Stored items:
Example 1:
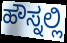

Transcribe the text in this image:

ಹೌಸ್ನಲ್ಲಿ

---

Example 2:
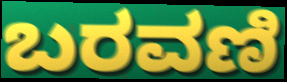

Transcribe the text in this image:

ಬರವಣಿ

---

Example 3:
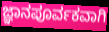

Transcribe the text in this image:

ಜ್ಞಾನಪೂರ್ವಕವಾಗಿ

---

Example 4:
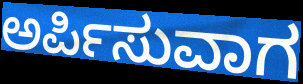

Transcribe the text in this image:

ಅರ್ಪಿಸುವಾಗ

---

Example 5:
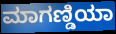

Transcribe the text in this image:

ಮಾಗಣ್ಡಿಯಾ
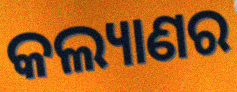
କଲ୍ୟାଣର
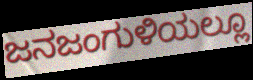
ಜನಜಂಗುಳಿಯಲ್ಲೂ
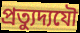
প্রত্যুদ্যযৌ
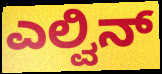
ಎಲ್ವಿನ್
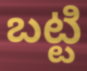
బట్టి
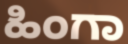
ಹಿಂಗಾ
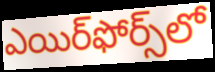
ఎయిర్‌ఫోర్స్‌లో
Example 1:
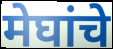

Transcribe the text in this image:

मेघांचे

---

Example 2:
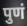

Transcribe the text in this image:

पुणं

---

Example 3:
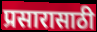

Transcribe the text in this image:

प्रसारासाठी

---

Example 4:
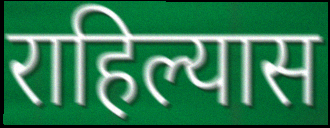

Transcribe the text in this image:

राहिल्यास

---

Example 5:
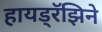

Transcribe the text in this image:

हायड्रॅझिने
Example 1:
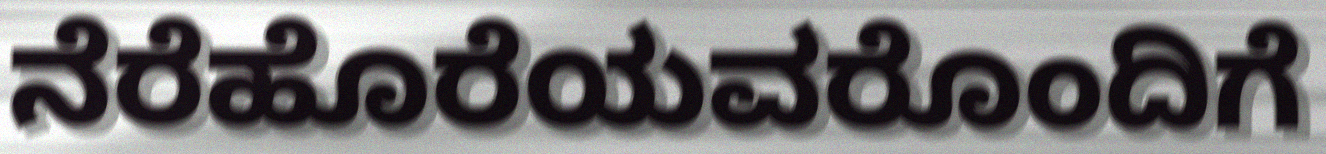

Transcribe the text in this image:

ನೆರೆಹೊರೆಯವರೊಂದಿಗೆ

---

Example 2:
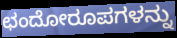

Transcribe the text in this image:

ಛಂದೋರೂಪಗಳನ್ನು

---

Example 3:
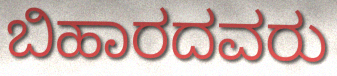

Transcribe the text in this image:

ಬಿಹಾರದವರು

> [Problem]: Copy out all the data exactly. The images should not appear in the copy.

> [Result of the exercise]:
Example 1:

Transcribe the text in this image:

ಹೌಸ್ನಲ್ಲಿ

---

Example 2:

Transcribe the text in this image:

ಬರವಣಿ

---

Example 3:

Transcribe the text in this image:

ಜ್ಞಾನಪೂರ್ವಕವಾಗಿ

---

Example 4:

Transcribe the text in this image:

ಅರ್ಪಿಸುವಾಗ

---

Example 5:

Transcribe the text in this image:

ಮಾಗಣ್ಡಿಯಾ
କଲ୍ୟାଣର
ಜನಜಂಗುಳಿಯಲ್ಲೂ
প্রত্যুদ্যযৌ
ಎಲ್ವಿನ್
బట్టి
ಹಿಂಗಾ
ఎయిర్‌ఫోర్స్‌లో
Example 1:

Transcribe the text in this image:

मेघांचे

---

Example 2:

Transcribe the text in this image:

पुणं

---

Example 3:

Transcribe the text in this image:

प्रसारासाठी

---

Example 4:

Transcribe the text in this image:

राहिल्यास

---

Example 5:

Transcribe the text in this image:

हायड्रॅझिने
Example 1:

Transcribe the text in this image:

ನೆರೆಹೊರೆಯವರೊಂದಿಗೆ

---

Example 2:

Transcribe the text in this image:

ಛಂದೋರೂಪಗಳನ್ನು

---

Example 3:

Transcribe the text in this image:

ಬಿಹಾರದವರು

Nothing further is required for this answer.